The authors suggest that these combined changes across energy, immune, and vascular systems may contribute to ME/CFS. The authors also suggest that taking a multi-modal approach is necessary in the study of ME/CFS due to the complexity and heterogeneity involved.
BIOLOGY
Exploring a genetic basis for the metabolic perturbations in ME/CFS using UK biobank
Authors: Huang K, Muneeb M, Thomas N, Schneider-Futschik EK, Gooley PR, Ascher DB, Armstrong CW (University of Melbourne, Australia)
Publication: iScience (January, 2026)
Link: https://www.sciencedirect.com/science/article/pii/S2589004225025775
Easy Read Overview:ME/CFS may involve changes in how the body uses energy, and genetics may play a role. This study looked at genetic and metabolite data from 875 people with ME/CFS and over 36,000 healthy controls. It found that many small genetic changes across different body systems, including the immune system and metabolism, may work together to disrupt energy use and other body processes in ME/CFS. However, the study cannot show cause and effect, and more research is needed to confirm these findings.
Metabolomic and transcriptomics studies have identified changes in energy metabolism in ME/CFS. While twin and family studies have suggested a heritable component to the condition, until recently identification of clear genetic factors has remained elusive. This study explored the role of genetic factors in the metabolic disruption found in ME/CFS.
The study included genetic and metabolite data from 875 people with ME/CFS and 36,033 healthy controls from the UK Biobank. Researchers used a metabolite-linked genome-wide association study (mGWAS) and integrated this with additional genetic analyses to identify biological pathways linked to ME/CFS.
The study found that genetic signals were spread across multiple biological systems rather than a single pathway. These included genes involved in immune regulation, lipid metabolism, endoplasmic reticulum (ER) stress, and extracellular matrix and vascular function. The findings suggest that genetic risk in ME/CFS may affect how different systems work together, particularly those involved in energy use, cell stress, and recovery.

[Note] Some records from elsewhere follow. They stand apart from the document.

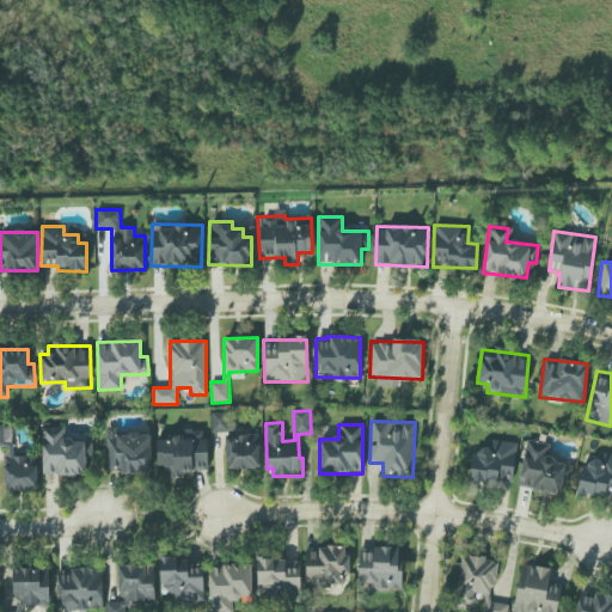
[(0,446),(5,447),(6,490),(37,490),(37,456),(12,457),(12,427),(0,426),(0,446)]
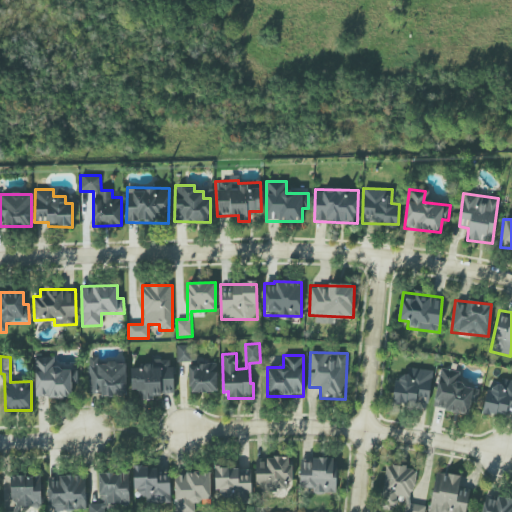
[(35,397),(72,397),(72,383),(77,383),(77,369),(54,369),(54,357),(35,357),(35,397)]
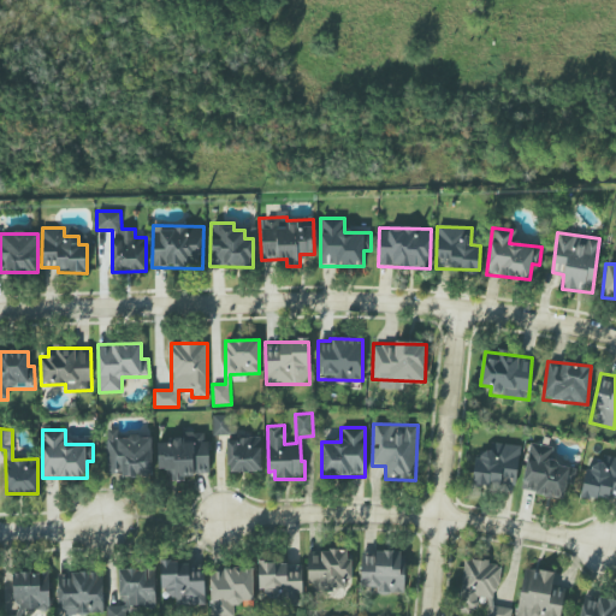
[(107,475),(152,477),(152,437),(117,437),(117,431),(107,430),(107,475)]
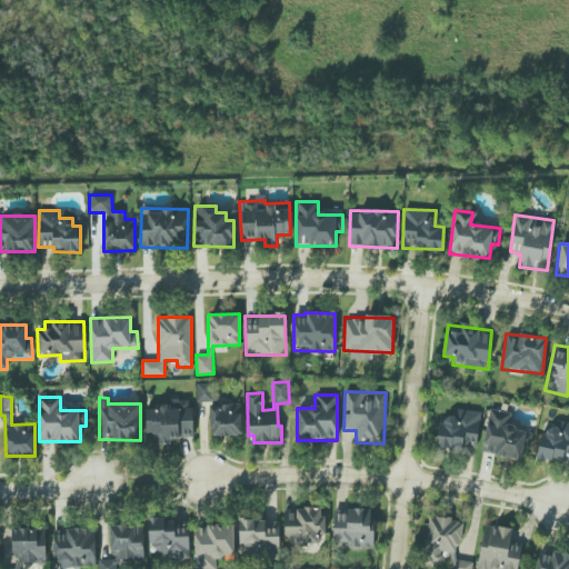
[(146,409),(147,436),(160,435),(160,440),(192,439),(191,401),(157,402),(157,409),(146,409)]
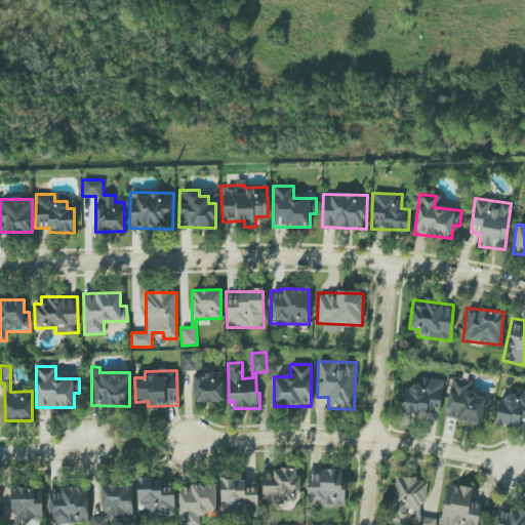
[(223,373),(194,374),(195,402),(223,402),(223,373)]
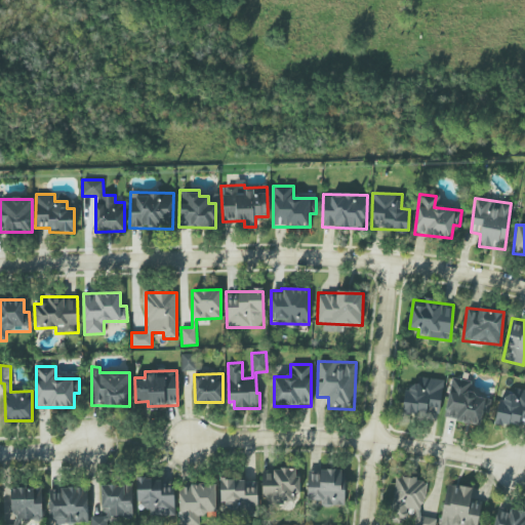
[(402,412),(439,417),(443,380),(415,376),(413,392),(405,391),(402,412)]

The authors note several limitations. The ME/CFS sample was relatively small for a genome-wide association study, and the UK Biobank tends to include healthier-than-average participants, which may affect the results. Also, as this is an associational study, it cannot show cause and effect. The authors recommend future work include Mendelian randomisation to strengthen causal inference.
The authors suggest that ME/CFS may involve polygenic risk, where many small genetic changes combine to affect multiple systems. This may help explain the complexity and variation seen in ME/CFS.
The study highlights the need for approaches that look at multiple biological systems together, rather than focusing on a single cause.